_PROBLEM TO WORK ON_: After locating the line containing "pinky tip: (293, 112)" in the entries below, please write out that line and the rest through the end exactly. Omit pictures.

Stored data entries
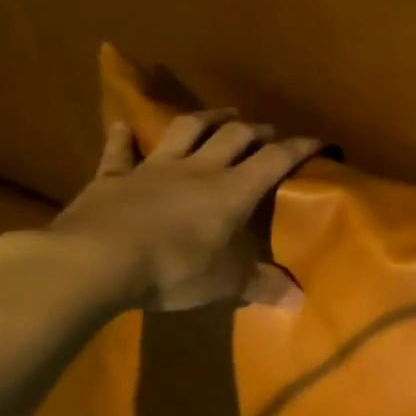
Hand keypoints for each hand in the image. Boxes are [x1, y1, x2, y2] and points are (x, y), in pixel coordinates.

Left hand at [46, 110, 322, 311]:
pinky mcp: (111, 178)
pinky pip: (119, 153)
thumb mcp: (226, 284)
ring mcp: (153, 169)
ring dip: (208, 118)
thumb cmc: (173, 270)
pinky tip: (126, 126)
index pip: (277, 159)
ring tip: (224, 114)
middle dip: (257, 130)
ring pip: (186, 130)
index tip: (322, 141)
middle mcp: (199, 170)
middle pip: (235, 136)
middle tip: (269, 131)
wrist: (94, 261)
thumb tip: (299, 300)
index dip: (302, 147)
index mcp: (234, 190)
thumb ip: (262, 286)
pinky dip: (124, 138)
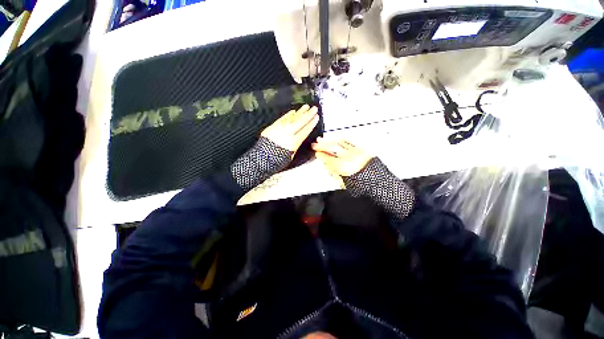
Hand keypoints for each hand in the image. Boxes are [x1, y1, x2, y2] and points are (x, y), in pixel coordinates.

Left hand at [261, 105, 318, 155]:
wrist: (261, 159)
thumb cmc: (276, 160)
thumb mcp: (290, 155)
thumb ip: (295, 145)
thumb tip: (299, 137)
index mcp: (293, 142)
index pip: (305, 130)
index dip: (311, 124)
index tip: (316, 118)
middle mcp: (287, 134)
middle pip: (300, 122)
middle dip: (308, 115)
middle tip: (314, 108)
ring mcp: (279, 129)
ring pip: (292, 118)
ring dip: (300, 112)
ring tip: (306, 107)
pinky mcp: (273, 127)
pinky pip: (282, 119)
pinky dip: (288, 115)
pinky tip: (293, 112)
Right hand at [312, 137, 372, 176]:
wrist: (377, 181)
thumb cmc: (361, 184)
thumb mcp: (344, 182)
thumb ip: (334, 172)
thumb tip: (327, 165)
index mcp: (343, 166)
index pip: (328, 158)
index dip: (321, 155)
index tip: (316, 153)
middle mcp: (348, 157)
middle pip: (332, 148)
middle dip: (322, 145)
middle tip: (315, 144)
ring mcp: (355, 152)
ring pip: (339, 143)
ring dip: (329, 140)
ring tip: (322, 139)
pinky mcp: (361, 150)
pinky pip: (349, 142)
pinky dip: (341, 140)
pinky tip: (337, 138)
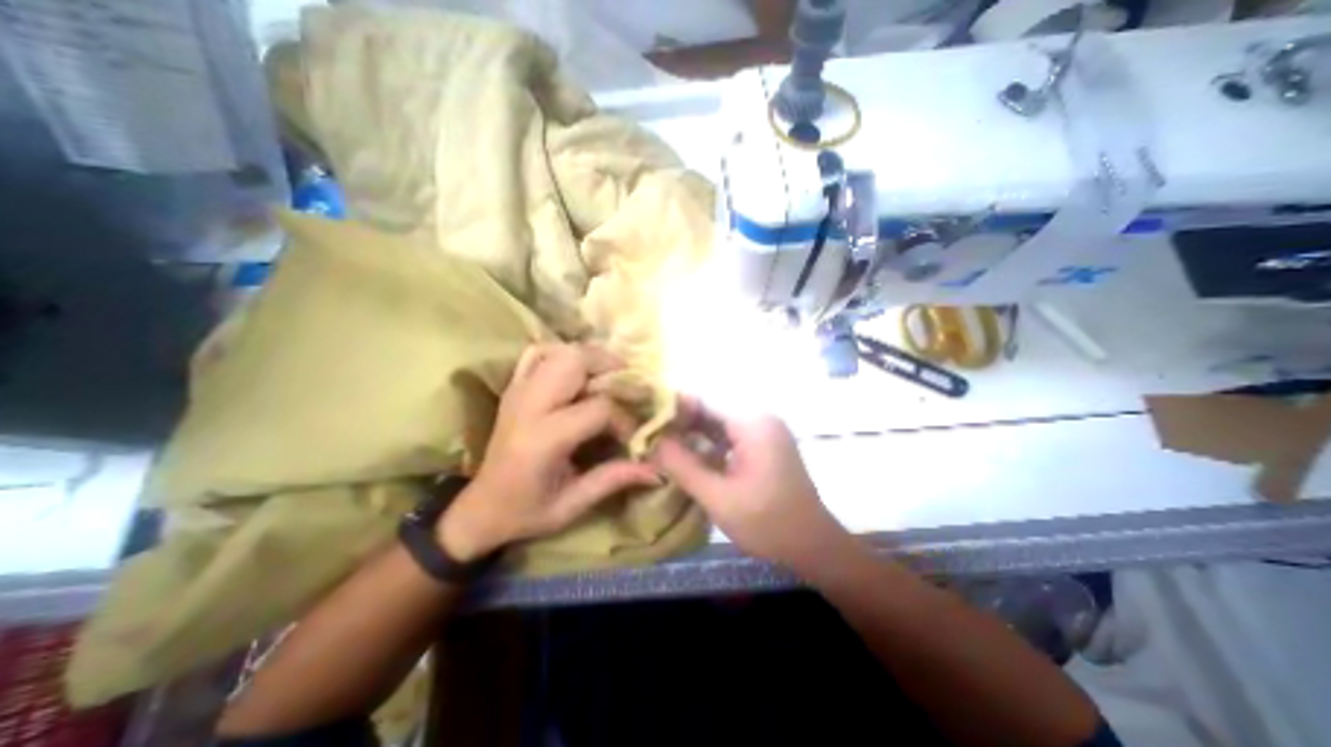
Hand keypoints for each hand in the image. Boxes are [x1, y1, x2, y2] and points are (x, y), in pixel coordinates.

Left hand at [440, 346, 661, 558]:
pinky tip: (577, 372)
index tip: (634, 435)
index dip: (625, 418)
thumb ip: (614, 480)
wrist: (479, 508)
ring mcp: (518, 391)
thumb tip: (658, 470)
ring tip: (608, 377)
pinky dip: (563, 354)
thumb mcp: (572, 505)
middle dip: (609, 366)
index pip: (598, 408)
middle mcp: (528, 406)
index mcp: (543, 439)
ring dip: (590, 358)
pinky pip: (538, 354)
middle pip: (575, 361)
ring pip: (559, 351)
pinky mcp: (514, 388)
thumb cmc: (525, 512)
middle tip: (628, 384)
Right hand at [653, 402, 851, 571]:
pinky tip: (688, 456)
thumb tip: (651, 441)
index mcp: (752, 422)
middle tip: (648, 436)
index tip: (645, 420)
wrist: (814, 545)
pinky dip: (708, 444)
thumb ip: (682, 466)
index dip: (671, 408)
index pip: (702, 400)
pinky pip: (729, 436)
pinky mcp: (764, 445)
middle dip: (679, 422)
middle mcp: (760, 417)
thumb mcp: (718, 497)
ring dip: (692, 434)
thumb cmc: (768, 523)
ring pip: (718, 423)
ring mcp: (764, 431)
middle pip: (710, 410)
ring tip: (661, 445)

_ANSWER FOR THE TASK_:
pinky tip: (293, 112)
Right hand at [312, 137, 372, 176]:
wrist: (377, 181)
thumb cmc: (361, 184)
thumb mcp: (344, 182)
thumb ip: (334, 172)
thumb tip: (327, 165)
index mcp: (343, 166)
index pip: (328, 158)
index dip: (321, 155)
index tip: (316, 153)
middle mcp: (348, 157)
middle pip: (332, 148)
middle dip: (322, 145)
middle tip: (315, 144)
ring mcp: (355, 152)
ring pip: (339, 143)
ring dip: (329, 140)
ring tip: (322, 139)
pinky mcp: (361, 150)
pinky pip: (349, 142)
pinky dip: (341, 140)
pinky tip: (337, 138)
Hand keypoints for each hand in the image. Boxes are [x1, y1, x2, y2] and points are (x, y), in pixel coordinates.

Left hand at [440, 346, 661, 558]:
pinky tip: (577, 372)
index tip: (634, 435)
index dip: (625, 418)
thumb ip: (614, 480)
wrist: (479, 508)
ring mcp: (518, 391)
thumb tip: (658, 470)
ring tip: (608, 377)
pinky dip: (563, 354)
thumb mcp: (572, 505)
middle dip: (609, 366)
index pip: (598, 408)
middle mcp: (528, 406)
index mcp: (543, 439)
ring dip: (590, 358)
pinky pip: (538, 354)
middle pip: (575, 361)
ring pip: (559, 351)
pinky mcp: (514, 388)
thumb cmc: (525, 512)
middle tip: (628, 384)
Right hand at [653, 402, 851, 571]:
pinky tip: (688, 456)
thumb tip: (651, 441)
index mcp: (752, 422)
middle tip: (648, 436)
index tip: (645, 420)
wrist: (814, 545)
pinky dip: (708, 444)
thumb ip: (682, 466)
index dip: (671, 408)
index pip: (702, 400)
pinky pip: (729, 436)
pinky mcp: (764, 445)
middle dip: (679, 422)
middle mcp: (760, 417)
thumb mcp: (718, 497)
ring dip: (692, 434)
thumb cmc: (768, 523)
ring pip: (718, 423)
ring mcp: (764, 431)
middle pip: (710, 410)
ring tip: (661, 445)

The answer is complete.